- [What this task involves]: Below are lines of data, and only some are wanted. Please repeat exactly those from the line that has "left hip: (136, 331)" through the line that has "right shoulder: (71, 71)".

- [Data extracts]:
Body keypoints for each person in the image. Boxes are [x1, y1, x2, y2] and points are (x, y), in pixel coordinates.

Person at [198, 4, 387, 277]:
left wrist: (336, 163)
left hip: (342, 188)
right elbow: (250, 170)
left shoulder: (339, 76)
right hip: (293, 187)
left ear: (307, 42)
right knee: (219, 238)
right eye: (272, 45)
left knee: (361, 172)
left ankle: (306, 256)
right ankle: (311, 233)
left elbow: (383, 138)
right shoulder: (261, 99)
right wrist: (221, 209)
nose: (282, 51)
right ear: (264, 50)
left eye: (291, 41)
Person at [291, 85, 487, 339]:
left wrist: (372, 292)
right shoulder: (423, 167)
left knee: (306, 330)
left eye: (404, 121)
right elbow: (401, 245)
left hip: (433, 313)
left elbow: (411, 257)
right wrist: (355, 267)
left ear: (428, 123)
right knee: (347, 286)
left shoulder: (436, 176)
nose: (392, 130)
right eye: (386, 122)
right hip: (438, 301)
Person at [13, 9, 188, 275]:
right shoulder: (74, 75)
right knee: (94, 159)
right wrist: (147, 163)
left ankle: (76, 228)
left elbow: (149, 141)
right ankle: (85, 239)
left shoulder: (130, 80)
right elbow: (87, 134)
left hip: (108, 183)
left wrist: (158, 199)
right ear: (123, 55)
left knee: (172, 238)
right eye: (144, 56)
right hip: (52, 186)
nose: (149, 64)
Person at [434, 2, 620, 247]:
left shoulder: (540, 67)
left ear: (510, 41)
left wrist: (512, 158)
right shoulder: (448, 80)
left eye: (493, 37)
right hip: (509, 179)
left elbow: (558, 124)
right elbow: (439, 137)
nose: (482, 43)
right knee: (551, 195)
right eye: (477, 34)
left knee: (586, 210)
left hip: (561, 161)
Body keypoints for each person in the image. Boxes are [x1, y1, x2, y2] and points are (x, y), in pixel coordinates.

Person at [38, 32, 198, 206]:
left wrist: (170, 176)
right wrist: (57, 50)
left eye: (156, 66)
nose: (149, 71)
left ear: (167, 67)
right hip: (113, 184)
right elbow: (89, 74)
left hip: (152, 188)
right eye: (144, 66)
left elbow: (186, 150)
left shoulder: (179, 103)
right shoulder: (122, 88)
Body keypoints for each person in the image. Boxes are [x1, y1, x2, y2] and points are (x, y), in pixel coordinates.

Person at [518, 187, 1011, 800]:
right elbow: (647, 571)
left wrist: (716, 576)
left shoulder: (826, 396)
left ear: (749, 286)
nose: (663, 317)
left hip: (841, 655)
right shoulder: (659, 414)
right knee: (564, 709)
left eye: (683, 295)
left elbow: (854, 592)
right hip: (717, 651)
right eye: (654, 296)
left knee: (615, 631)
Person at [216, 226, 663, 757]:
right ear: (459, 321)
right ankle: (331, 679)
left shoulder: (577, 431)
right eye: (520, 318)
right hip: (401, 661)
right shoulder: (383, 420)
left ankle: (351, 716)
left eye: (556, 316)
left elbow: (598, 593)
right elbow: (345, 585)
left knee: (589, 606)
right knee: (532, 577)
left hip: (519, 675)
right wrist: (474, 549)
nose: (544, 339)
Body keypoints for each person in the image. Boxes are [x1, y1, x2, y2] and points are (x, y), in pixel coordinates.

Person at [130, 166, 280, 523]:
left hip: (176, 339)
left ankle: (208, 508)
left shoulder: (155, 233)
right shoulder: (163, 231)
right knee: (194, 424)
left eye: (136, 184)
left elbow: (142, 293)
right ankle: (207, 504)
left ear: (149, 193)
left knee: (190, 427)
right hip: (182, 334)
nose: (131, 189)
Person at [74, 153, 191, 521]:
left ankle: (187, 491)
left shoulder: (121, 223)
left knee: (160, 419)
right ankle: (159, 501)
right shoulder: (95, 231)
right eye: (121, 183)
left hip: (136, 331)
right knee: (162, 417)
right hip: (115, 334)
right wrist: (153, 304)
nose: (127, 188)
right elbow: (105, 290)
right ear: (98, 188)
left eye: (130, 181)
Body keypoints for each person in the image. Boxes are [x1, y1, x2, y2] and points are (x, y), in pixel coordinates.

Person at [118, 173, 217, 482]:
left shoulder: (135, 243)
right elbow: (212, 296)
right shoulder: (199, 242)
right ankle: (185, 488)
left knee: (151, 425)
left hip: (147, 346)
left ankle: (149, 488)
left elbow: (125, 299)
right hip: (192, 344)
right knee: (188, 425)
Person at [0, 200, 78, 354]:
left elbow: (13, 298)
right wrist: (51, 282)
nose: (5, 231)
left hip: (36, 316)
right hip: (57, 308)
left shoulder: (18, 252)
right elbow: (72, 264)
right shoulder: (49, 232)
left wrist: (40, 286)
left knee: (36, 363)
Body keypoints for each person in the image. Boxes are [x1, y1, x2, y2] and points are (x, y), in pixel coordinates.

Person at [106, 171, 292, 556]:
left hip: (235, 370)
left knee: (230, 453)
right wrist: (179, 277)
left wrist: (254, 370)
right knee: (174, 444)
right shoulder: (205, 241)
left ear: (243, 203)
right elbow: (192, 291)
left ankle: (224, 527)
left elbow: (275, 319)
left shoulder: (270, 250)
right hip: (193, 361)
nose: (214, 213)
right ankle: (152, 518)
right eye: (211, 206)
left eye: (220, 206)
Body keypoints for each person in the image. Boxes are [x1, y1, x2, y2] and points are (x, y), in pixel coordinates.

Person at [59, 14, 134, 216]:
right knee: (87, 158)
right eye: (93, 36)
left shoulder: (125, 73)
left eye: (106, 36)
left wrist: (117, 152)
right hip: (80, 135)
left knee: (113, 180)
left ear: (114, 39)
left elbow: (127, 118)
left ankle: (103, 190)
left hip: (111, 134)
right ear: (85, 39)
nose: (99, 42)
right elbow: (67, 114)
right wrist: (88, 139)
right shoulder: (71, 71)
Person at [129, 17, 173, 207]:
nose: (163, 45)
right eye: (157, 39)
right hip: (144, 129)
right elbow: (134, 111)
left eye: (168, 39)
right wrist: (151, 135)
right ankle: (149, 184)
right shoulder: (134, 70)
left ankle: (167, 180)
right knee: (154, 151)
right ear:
---
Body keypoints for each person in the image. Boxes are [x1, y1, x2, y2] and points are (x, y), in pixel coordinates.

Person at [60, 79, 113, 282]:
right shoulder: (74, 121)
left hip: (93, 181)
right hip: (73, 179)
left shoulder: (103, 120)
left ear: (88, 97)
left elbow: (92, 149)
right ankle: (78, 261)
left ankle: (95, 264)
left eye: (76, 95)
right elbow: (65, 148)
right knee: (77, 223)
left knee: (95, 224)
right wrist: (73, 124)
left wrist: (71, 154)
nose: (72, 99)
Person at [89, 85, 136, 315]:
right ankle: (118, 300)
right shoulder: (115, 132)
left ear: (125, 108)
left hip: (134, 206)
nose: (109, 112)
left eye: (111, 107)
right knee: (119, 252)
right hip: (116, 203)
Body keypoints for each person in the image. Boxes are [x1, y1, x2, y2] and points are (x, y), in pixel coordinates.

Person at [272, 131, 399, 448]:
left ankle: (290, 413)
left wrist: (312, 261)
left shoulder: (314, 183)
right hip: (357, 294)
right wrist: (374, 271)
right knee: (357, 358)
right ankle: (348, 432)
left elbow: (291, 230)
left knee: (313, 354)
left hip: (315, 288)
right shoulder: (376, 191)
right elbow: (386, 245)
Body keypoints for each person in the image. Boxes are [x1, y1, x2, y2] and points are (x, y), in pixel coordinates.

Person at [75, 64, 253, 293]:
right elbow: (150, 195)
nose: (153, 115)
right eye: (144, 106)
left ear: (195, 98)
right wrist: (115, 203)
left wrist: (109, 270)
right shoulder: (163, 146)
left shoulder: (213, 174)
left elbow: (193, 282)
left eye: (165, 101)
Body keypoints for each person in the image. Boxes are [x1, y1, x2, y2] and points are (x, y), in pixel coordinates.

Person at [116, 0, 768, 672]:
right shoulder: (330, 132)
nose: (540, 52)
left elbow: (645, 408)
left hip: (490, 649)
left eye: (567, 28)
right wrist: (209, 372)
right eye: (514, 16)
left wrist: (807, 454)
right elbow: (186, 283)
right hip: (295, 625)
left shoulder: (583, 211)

- [Solution to this exercise]:
left hip: (136, 331)
right knee: (162, 417)
right hip: (115, 334)
right wrist: (153, 304)
nose: (127, 188)
right elbow: (105, 290)
right ear: (98, 188)
left eye: (130, 181)
Body keypoints for each person in the image. Boxes are [x1, y1, x2, y2] and points are (x, y), in pixel coordinates.

Person at [118, 173, 217, 482]:
left shoulder: (135, 243)
right elbow: (212, 296)
right shoulder: (199, 242)
right ankle: (185, 488)
left knee: (151, 425)
left hip: (147, 346)
left ankle: (149, 488)
left elbow: (125, 299)
right hip: (192, 344)
right knee: (188, 425)
Person at [0, 200, 78, 354]:
left elbow: (13, 298)
right wrist: (51, 282)
nose: (5, 231)
left hip: (36, 316)
right hip: (57, 308)
left shoulder: (18, 252)
right elbow: (72, 264)
right shoulder: (49, 232)
left wrist: (40, 286)
left knee: (36, 363)
Body keypoints for each person in the image. Boxes are [x1, y1, x2, y2] and points are (x, y), in pixel coordinates.

Person at [106, 171, 292, 556]:
left hip: (235, 370)
left knee: (230, 453)
right wrist: (179, 277)
left wrist: (254, 370)
right knee: (174, 444)
right shoulder: (205, 241)
left ear: (243, 203)
right elbow: (192, 291)
left ankle: (224, 527)
left elbow: (275, 319)
left shoulder: (270, 250)
right hip: (193, 361)
nose: (214, 213)
right ankle: (152, 518)
right eye: (211, 206)
left eye: (220, 206)
Body keypoints for each person in the image. Boxes are [x1, y1, x2, y2] and points are (x, y), in pixel coordinates.

Person at [59, 14, 134, 216]:
right knee: (87, 158)
right eye: (93, 36)
left shoulder: (125, 73)
left eye: (106, 36)
left wrist: (117, 152)
right hip: (80, 135)
left knee: (113, 180)
left ear: (114, 39)
left elbow: (127, 118)
left ankle: (103, 190)
left hip: (111, 134)
right ear: (85, 39)
nose: (99, 42)
right elbow: (67, 114)
right wrist: (88, 139)
right shoulder: (71, 71)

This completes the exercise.